Background and objectives The nuclear protein HMGB1 (high mobility group chromosomal protein 1) is secreted by activated macrophages/monocytes and promotes inflammation. Extracellular HMGB1 is present in the synovitis of rheumatoid arthritis (RA) patients and intra-articular injections of recombinant HMGB1 induce arthritis in mice. Thus, the authors hypothesise that HMGB1 represents an endogenous mediator of arthritis as well as a target molecule for successful therapeutic intervention in RA. Polyclonal anti-HMGB1 therapy or recombinant boxA protein works in experimental arthritis models. However, no monoclonal anti-HMGB1 therapy has proven efficient in arthritis models. The aim was to evaluate the antiarthritic potential of a monoclonal anti-HMGB1 antibody (2G7) in two different models of arthritis; collagen-induced arthritis (CIA) in DBA/1 mice and DNase II^−/− × IFN-IR^−/− mice which spontaneously develop chronic polyarthritis resembling RA. DNase II is specifically needed for macrophage degradation of engulfed DNA. This model is associated with abundant extracellular HMGB1 expression including serum levels of several 100 ng/ml before and during onset of disease.

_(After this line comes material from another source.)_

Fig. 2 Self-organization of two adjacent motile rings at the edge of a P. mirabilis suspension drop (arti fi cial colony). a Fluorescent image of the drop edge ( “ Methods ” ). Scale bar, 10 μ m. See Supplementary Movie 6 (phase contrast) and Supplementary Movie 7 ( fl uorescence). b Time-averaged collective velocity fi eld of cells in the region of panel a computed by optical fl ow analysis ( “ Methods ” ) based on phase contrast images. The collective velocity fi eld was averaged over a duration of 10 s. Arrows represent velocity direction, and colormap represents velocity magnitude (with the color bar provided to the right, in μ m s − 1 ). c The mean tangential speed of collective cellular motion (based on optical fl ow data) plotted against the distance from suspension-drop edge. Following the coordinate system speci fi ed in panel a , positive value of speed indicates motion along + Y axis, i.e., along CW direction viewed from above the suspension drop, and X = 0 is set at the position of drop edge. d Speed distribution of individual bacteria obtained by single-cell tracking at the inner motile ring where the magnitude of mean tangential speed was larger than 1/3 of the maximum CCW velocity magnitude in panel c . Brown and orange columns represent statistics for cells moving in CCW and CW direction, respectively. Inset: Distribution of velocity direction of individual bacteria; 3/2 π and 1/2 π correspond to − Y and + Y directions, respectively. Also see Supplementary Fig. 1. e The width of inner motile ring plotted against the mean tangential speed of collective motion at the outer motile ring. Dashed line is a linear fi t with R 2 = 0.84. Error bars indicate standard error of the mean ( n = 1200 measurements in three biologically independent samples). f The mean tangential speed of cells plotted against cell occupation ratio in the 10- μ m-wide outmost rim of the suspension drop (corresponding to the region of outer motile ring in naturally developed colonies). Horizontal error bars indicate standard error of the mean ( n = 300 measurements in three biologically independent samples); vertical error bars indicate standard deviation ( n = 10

Materials and methods Female and male DNase II^−/− × IFN-IR^−/− mice, initially 5 weeks old, were treated in 5 weeks every second day with intraperitoneally injections with 100 μg of a mouse monoclonal anti-HMGB1 antibody 2G7 (IgG2b, non-commercial antibody, available upon request) or buffer control. Nine animals were included in each group with an equal sex distribution. Treatment of CIA in female DBA/one mice with anti-HMGB1 antibody 2G7 was initiated when the animal reached an arthritis score of ≤2. The animals were treated for 7 days with daily intraperitoneal injections of 70 μg 2G7 (12 animals) or 70 μg of irrelevant antibody (MOPC-195, mouse IgG2b, 7 animals). The outcome was evaluated by daily clinical scoring. Statistical evaluation was performed using Student's t test calculated on area under the curve values. Serial joint sections were stained with H&E to evaluate inflammatory cell infiltration or using staining with Safranin O to visualise cartilage damage and bone erosions.

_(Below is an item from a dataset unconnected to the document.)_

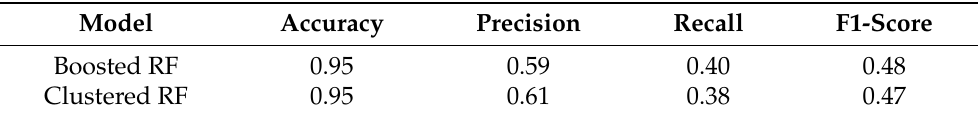
Table 3. Accuracy, Precision, Recall, and F1 Score for the prediction of patient mortality on CDC case surveillance data.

Results Systemic HMGB1-specific blockade significantly ameliorated the clinical course in CIA as well as in DNase II^−/− × IFN-IR^−/− mice, and a protective effect on joint destruction was observed by histological evaluation.

Conclusion This study identifies beneficial effect of the HMGB1-specific mAb 2G7 in two different experimental arthritis models. The conserved structure of HMGB1 and the strong cross-reactivity between species of the investigated mAb, has thus enabled them to define a potential mAb candidate for further genetic engineering and clinical testing.